CPI da Covid expõe conluio entre governo, empresários e médicos

CPI da Covid expõe conluio entre governo, empresários e médicos

Mário Scheffer

11 de agosto de 2021 | 19h33

Os defensores da democracia sentiram ontem o tutano dentro dos ossos, por mais patética que tenha sido a encenação dos tanques de guerra em movimento.

Insuficiente para dar vitória ao voto impresso, o ingresso de 229 deputados na pauta golpista não põe fim à conversação mais tensa.

Senador Omar Aziz com outros membros da CPI da Covid

CPI deve antecipar a sugestão de enquadramento de Bolsonaro em crimes de responsabilidade, prevaricação, charlatanismo e contra a saúde pública. Foto: Pedro França/Agência Senado

Mas é preciso falar também do pavor de Bolsonaro, daquele medo histórico diagnosticado por Jean Delumeau, em História do Medo no Ocidente. As atitudes ruidosas e as falsas aparências costumam camuflar reações à tomada de consciência de um perigo, e realçar a confusão mental entre medo e covardia, coragem e temeridade.

A tranquilidade do governo está por ora afiançada por dois ases do baralho bolsonarista, Arthur Lira e Augusto Aras, dilatada pelo quinta-colunismo de Ciro Nogueira, disposto a tentar a sabotagem e a desmobilização da CPI em sua reta final.

## PEDIDO DE TRABALHO 1
Diga se cada afirmação abaixo está de acordo com o texto sobre a CPI da Covid. Responda sim ou não e cite literalmente as palavras do texto que decidem a questão. (a) A adesão de 229 deputados à pauta golpista foi suficiente para dar vitória ao voto impresso. (b) Jean Delumeau é citado como autor de História do Medo no Ocidente. (c) Ciro Nogueira é um dos dois ases do baralho bolsonarista mencionados no texto.
## PEDIDO DE TRABALHO 2
Transcreva do texto sobre a CPI da Covid o trecho que vai de "A tranquilidade do" até "sua reta final.", inclusive.
## PEDIDO DE TRABALHO 3
Retome o texto sobre a CPI da Covid e dê continuidade a ele a partir do ponto em que termina.

## DADOS FORNECIDOS
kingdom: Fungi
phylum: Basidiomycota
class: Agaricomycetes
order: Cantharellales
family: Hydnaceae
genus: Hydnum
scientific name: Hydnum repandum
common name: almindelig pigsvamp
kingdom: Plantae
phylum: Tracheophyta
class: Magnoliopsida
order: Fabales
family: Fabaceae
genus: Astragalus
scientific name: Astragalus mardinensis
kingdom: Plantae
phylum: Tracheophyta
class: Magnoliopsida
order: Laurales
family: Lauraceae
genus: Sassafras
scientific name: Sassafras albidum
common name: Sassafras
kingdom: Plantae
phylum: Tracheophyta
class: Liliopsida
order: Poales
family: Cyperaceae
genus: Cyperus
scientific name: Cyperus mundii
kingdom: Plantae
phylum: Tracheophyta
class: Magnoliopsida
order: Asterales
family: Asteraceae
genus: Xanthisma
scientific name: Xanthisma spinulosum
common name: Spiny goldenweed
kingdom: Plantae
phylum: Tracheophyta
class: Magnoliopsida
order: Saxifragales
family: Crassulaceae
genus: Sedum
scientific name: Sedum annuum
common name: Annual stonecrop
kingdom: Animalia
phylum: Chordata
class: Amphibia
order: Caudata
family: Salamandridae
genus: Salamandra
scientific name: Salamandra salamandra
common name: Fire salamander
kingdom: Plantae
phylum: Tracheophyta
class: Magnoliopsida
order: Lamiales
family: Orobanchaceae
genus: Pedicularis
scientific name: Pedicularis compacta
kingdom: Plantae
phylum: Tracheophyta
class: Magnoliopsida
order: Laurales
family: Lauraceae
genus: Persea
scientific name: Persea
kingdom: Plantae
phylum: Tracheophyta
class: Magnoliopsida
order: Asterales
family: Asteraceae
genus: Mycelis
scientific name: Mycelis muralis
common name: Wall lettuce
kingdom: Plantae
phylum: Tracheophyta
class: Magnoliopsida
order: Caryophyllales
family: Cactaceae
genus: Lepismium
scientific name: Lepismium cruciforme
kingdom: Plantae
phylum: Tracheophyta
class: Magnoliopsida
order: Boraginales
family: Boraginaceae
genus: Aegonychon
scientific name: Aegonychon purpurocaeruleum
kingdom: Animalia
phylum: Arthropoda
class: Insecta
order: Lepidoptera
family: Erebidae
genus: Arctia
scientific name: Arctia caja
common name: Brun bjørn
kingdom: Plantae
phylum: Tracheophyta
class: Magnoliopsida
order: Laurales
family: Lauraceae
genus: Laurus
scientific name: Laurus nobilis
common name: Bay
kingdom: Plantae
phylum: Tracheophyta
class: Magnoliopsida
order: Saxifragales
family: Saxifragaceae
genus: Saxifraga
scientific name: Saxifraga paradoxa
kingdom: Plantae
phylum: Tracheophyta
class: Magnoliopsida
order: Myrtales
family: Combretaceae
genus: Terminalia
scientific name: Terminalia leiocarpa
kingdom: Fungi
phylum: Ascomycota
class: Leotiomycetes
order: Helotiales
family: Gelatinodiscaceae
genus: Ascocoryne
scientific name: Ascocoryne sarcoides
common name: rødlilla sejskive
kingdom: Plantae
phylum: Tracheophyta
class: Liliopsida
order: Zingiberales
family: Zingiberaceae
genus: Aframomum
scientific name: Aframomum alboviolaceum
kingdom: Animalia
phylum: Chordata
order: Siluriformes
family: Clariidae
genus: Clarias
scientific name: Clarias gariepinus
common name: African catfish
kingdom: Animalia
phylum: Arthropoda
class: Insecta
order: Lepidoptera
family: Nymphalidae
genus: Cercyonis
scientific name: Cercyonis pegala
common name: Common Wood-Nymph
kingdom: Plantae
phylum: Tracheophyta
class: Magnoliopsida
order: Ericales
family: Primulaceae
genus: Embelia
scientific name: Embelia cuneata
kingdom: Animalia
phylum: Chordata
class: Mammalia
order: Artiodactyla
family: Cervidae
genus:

## RESPOSTA 1
(a) Não: "Insuficiente para dar vitória ao voto impresso, o ingresso de 229 deputados na pauta golpista não põe fim à conversação mais tensa."
(b) Sim: "daquele medo histórico diagnosticado por Jean Delumeau, em História do Medo no Ocidente."
(c) Não: "dois ases do baralho bolsonarista, Arthur Lira e Augusto Aras"

## RESPOSTA 2
A tranquilidade do governo está por ora afiançada por dois ases do baralho bolsonarista, Arthur Lira e Augusto Aras, dilatada pelo quinta-colunismo de Ciro Nogueira, disposto a tentar a sabotagem e a desmobilização da CPI em sua reta final.

## RESPOSTA 3
Mesmo sob proteção reforçada, mais tenaz que isolado, o presidente deveria encetar a marcha da preocupação, pois a conta, por ter conduzido o País ao abismo durante a pandemia, está por chegar.

O povo semi-imunizado já ocupa muito mais os locais de trabalho, as escolas e as ruas. E a CPI deve antecipar a sugestão de enquadramento de Bolsonaro em crimes de responsabilidade, prevaricação, charlatanismo e contra a saúde pública.

No capítulo das transgressões do governo federal praticadas por meio dos tratamentos sem eficácia e segurança, a oitiva do diretor-executivo da Vitamedic, Jailton Batista, confirma o teor de material recebido pela CPI, que documenta a ação de empresas similares.

Jailton descreveu como o setor farmacêutico nacional baixo-clero foi “impactado positivamente” pela pandemia. As vendas de ivermectina e dos demais componentes do chamado “kit-covid” saltaram , o preço médio das unidades subiu, o faturamento dos fabricantes explodiu.

A Vitamedic , ressaltaram senadores na CPI, foi além, pois aliciou uma associação de médicos promotora do “tratamento precoce”, financiando viagens, diárias, lives e publicidade em grandes jornais.

A audiência obteve uma resenha exemplar das empresas-abutre, cujos donos são, invariavelmente, apoiadores de Bolsonaro desde as eleições de 2018.

De hábitos necrofágicos, vivem de bicar o SUS, e decifram a baixíssima capacidade tecnológica e produtiva do complexo industrial da saúde brasileiro.

Por tabela, o caso da ivermectina e da Vitamedic salienta uma regulação frouxa que favorece negócios elásticos. Expõe a Anvisa, que descuida dos medicamentos que podem ser vendidos sem receita médica diretamente ao consumidor, e a Câmara de Regulação do Mercado de Medicamentos (Camed), que permitiu aumento indevido de preços na pandemia.

Adicionalmente, o que se pode concluir do depoimento é que durante a tragédia sanitária da covid no Brasil circulam distintas cepas de governantes, empresários e médicos.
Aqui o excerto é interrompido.